▶ Task goal: Beginning with the line containing "e) Savant Lake, Ontario" and ending with the line containing "On September 1, 2020, the", write out each line of the records below exactly; pictures and lines outside that range are left out.

▶ Records supplied:
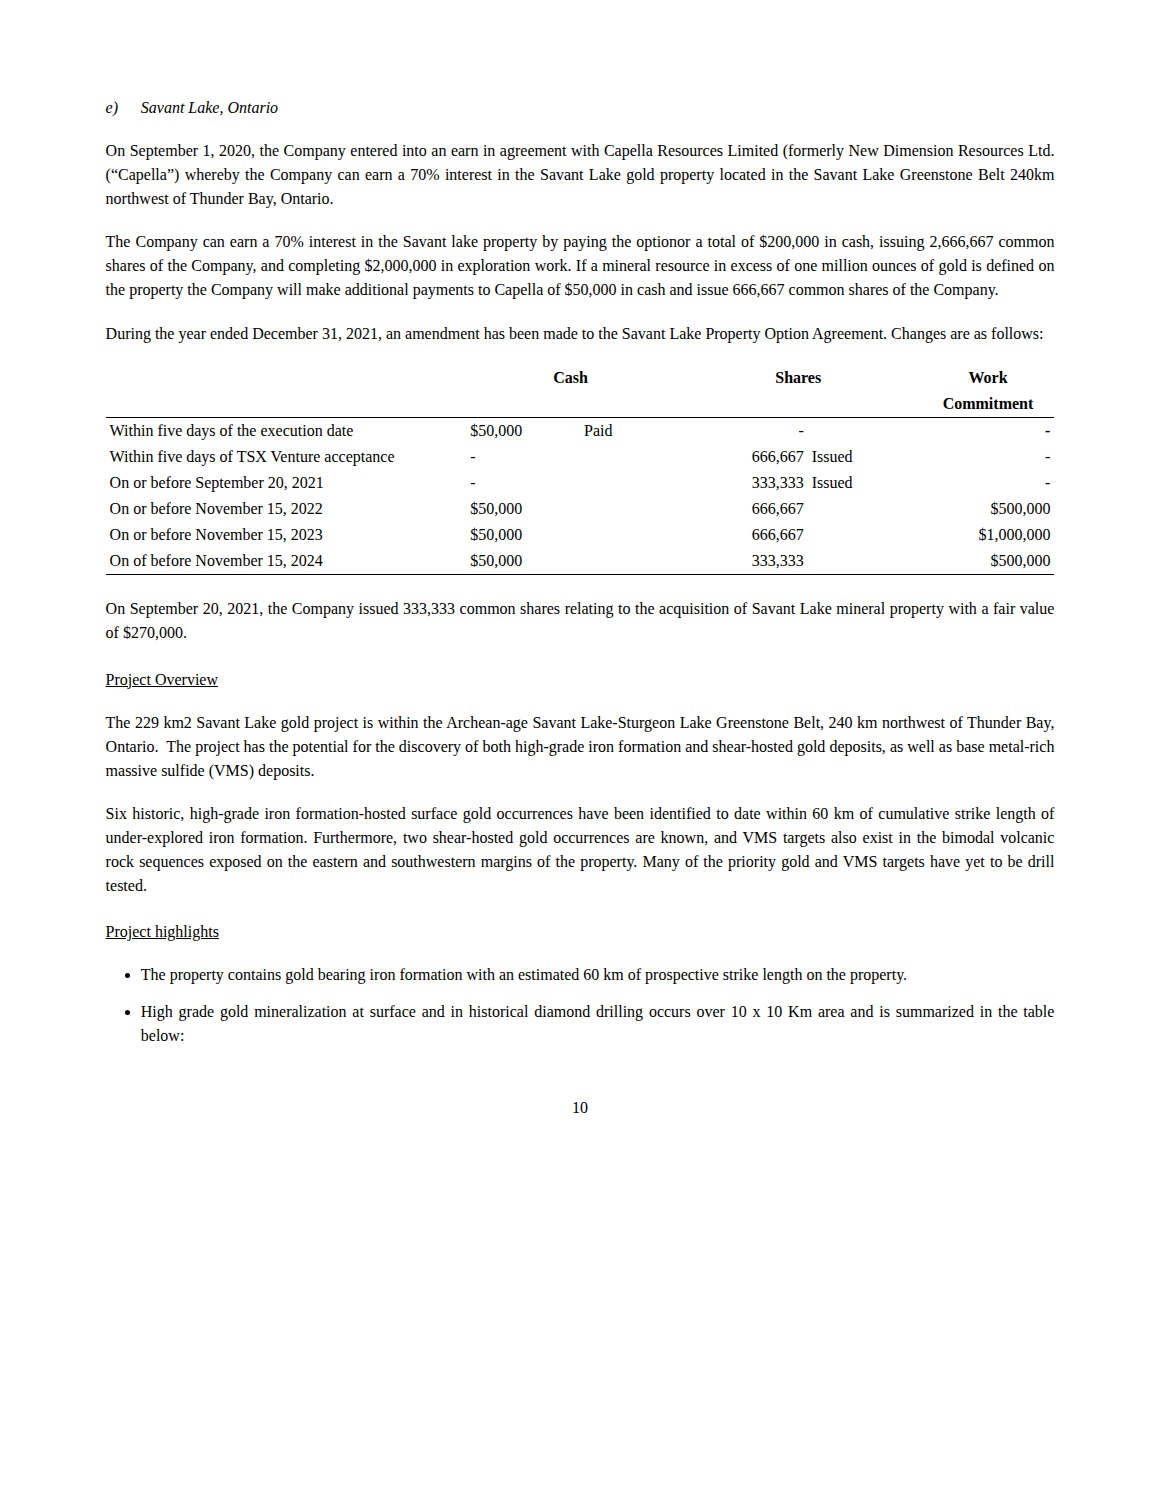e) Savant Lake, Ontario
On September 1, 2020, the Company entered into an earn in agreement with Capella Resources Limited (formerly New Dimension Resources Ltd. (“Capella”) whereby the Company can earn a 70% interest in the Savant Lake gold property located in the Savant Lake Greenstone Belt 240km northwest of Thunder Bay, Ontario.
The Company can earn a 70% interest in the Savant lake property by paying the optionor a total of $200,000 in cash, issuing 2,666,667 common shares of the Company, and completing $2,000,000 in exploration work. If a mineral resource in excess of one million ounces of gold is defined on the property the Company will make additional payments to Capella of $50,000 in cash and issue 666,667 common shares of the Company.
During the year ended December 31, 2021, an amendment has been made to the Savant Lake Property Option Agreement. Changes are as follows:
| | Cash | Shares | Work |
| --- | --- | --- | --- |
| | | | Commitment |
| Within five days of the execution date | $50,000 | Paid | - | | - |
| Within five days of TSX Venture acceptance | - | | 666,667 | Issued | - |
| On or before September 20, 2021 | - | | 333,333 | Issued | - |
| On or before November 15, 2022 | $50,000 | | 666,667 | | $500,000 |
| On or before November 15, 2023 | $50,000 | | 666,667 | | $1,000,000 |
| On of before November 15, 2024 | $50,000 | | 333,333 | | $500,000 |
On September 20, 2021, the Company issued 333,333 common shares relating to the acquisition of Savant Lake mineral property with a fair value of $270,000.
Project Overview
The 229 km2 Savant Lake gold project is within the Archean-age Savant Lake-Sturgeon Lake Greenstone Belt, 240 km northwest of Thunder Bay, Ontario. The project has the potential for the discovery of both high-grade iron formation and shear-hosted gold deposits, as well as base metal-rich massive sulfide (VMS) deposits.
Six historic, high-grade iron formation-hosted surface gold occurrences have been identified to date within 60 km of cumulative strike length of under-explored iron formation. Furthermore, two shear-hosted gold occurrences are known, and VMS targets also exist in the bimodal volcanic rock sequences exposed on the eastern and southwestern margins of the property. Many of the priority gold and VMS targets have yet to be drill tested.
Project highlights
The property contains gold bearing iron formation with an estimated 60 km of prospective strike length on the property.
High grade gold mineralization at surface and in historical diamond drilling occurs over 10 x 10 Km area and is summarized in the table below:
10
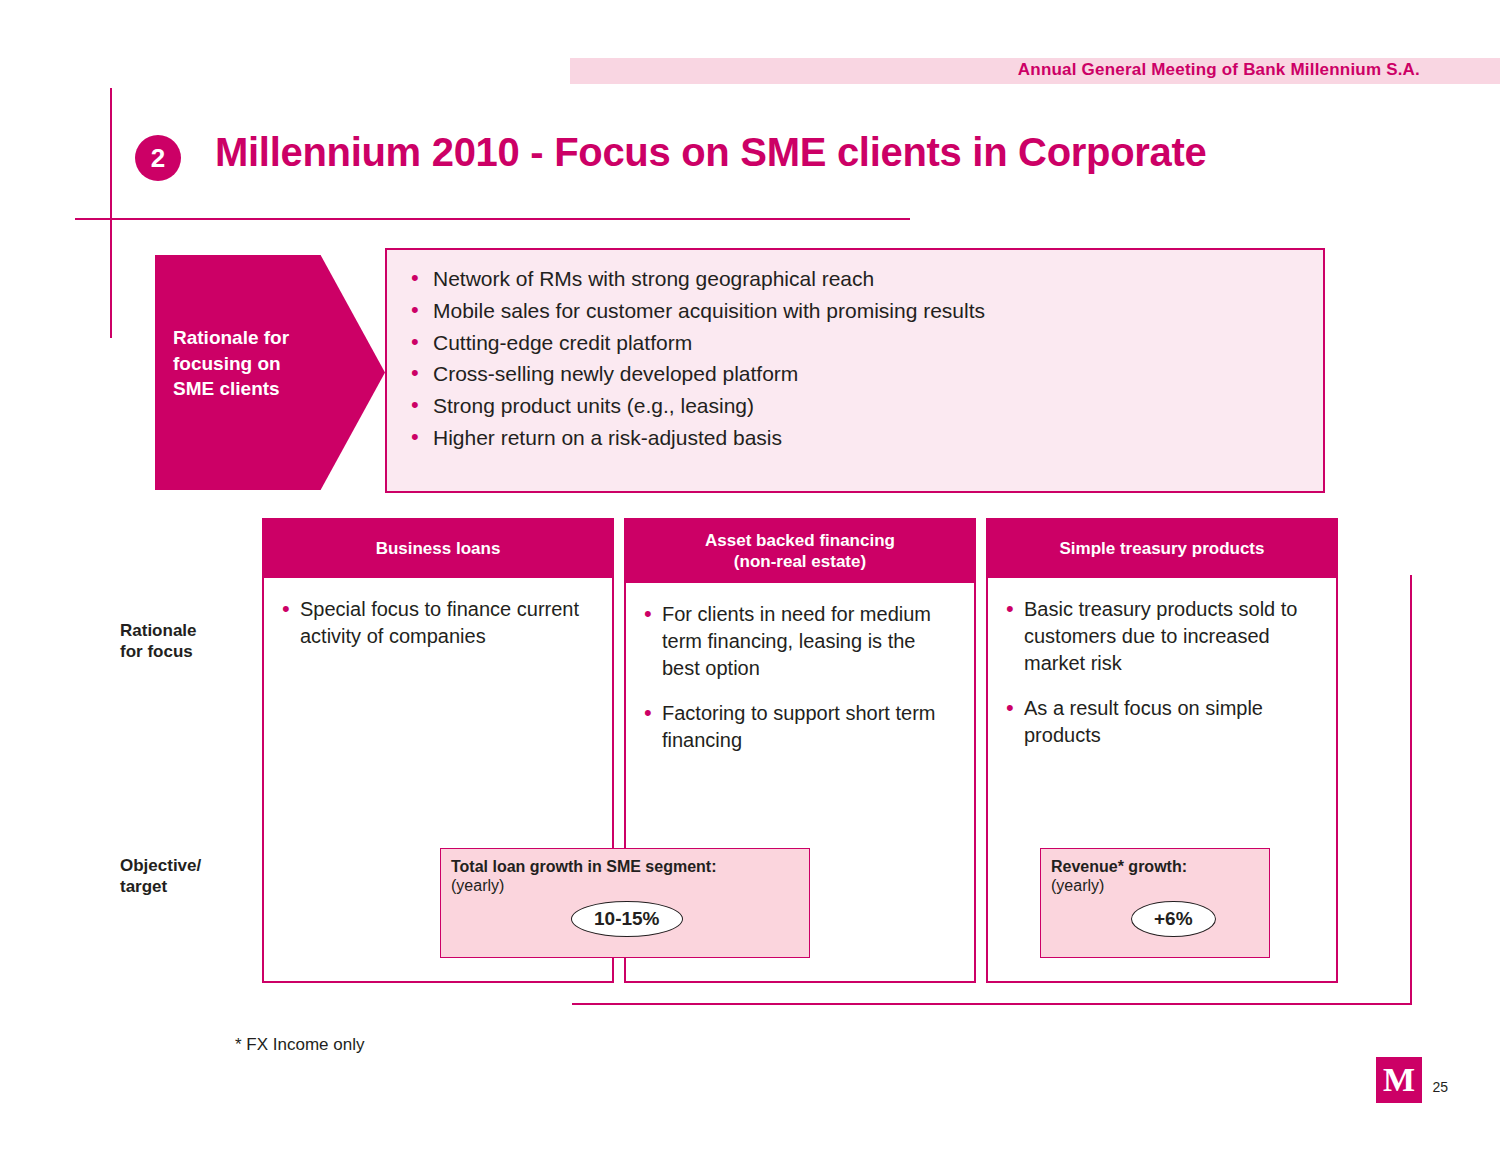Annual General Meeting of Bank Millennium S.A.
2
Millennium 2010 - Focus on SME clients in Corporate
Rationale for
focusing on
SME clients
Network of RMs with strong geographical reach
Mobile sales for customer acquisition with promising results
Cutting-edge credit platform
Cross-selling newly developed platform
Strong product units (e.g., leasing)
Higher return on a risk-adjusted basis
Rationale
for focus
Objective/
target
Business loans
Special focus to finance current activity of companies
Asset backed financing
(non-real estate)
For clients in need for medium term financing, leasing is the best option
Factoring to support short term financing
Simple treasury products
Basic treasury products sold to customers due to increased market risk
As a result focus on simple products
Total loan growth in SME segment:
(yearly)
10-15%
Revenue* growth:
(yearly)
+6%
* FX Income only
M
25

* * *

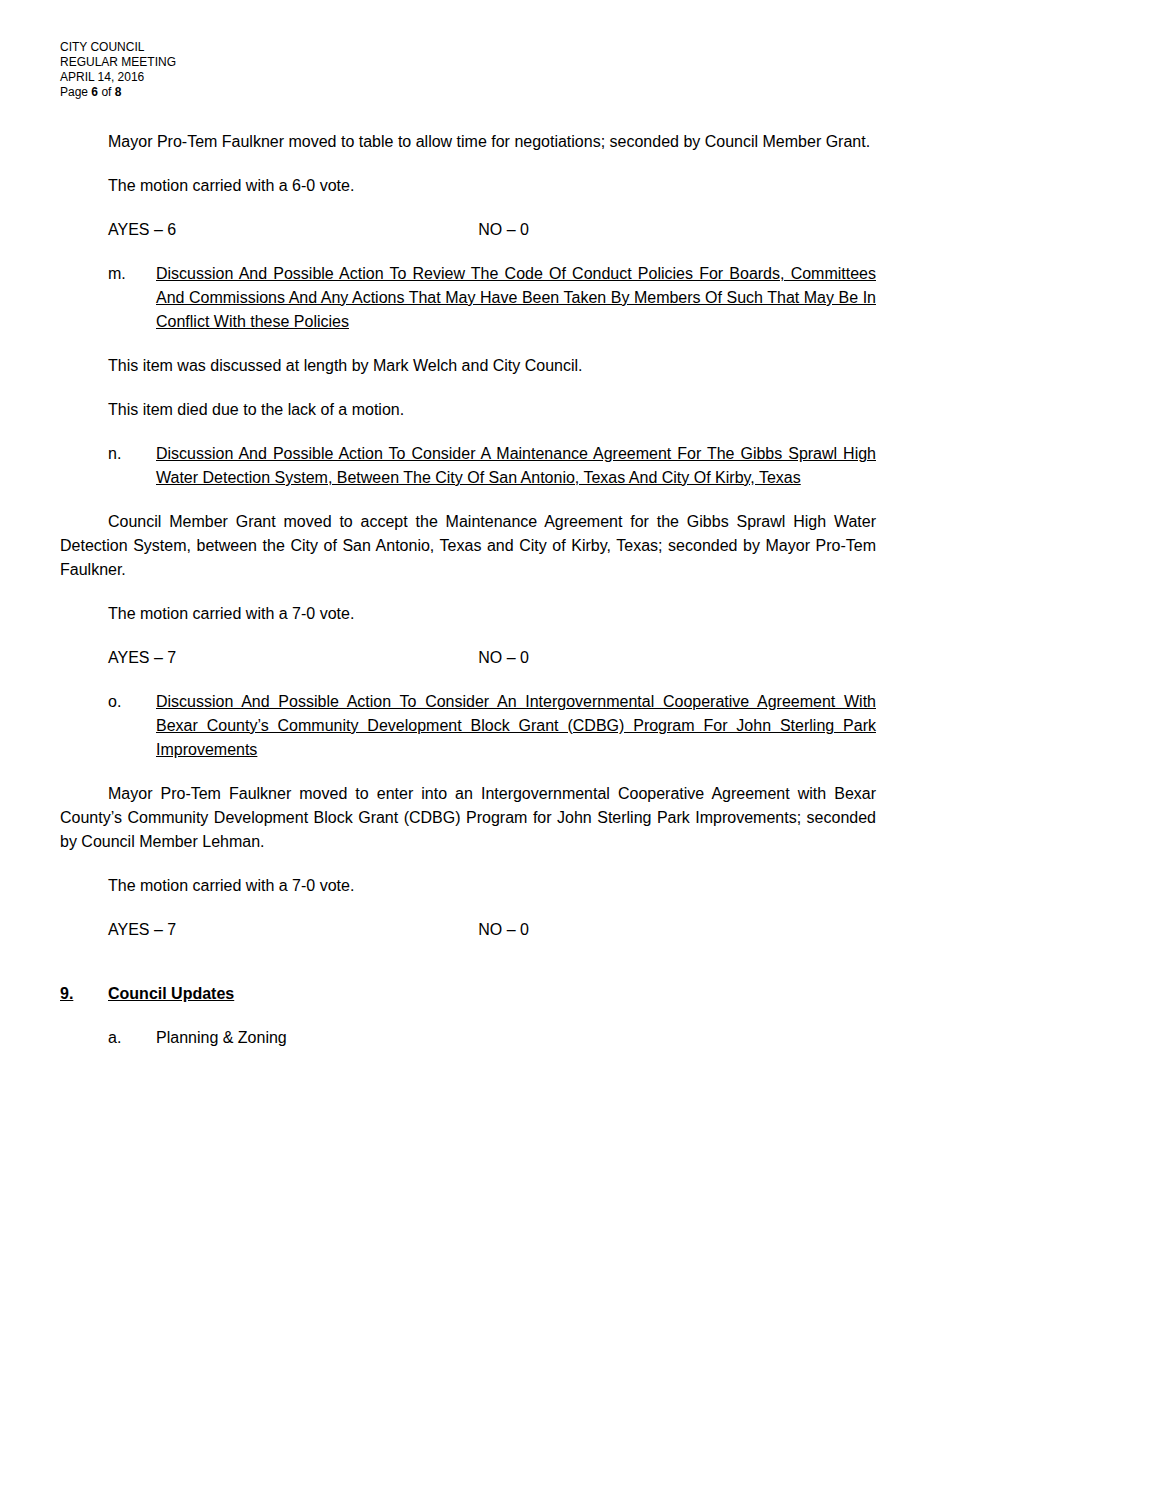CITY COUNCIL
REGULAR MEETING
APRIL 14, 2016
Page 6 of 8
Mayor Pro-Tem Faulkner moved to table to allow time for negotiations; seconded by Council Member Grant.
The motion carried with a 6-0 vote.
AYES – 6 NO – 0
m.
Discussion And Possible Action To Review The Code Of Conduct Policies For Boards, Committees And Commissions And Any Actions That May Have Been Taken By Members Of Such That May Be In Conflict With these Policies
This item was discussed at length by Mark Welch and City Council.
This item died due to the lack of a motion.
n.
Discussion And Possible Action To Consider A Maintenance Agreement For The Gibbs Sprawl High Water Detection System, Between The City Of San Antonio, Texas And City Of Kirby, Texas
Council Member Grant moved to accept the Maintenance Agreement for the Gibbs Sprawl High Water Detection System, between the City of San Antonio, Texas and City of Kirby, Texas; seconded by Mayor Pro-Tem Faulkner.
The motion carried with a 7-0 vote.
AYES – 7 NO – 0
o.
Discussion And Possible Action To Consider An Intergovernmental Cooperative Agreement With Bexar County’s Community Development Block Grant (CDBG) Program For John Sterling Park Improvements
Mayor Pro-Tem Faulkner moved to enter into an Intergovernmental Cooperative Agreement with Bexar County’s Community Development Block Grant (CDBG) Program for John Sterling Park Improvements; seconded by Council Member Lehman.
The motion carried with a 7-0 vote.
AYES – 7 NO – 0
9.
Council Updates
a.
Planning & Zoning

---

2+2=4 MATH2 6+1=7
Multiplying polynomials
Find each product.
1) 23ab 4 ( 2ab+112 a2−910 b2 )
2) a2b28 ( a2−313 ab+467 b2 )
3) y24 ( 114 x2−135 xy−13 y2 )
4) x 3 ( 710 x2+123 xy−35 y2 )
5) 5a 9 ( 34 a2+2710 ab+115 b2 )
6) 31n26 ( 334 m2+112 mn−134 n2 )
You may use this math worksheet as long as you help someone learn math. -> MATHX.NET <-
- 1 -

▶ Written answer:
e) Savant Lake, Ontario
On September 1, 2020, the Company entered into an earn in agreement with Capella Resources Limited (formerly New Dimension Resources Ltd. (“Capella”) whereby the Company can earn a 70% interest in the Savant Lake gold property located in the Savant Lake Greenstone Belt 240km northwest of Thunder Bay, Ontario.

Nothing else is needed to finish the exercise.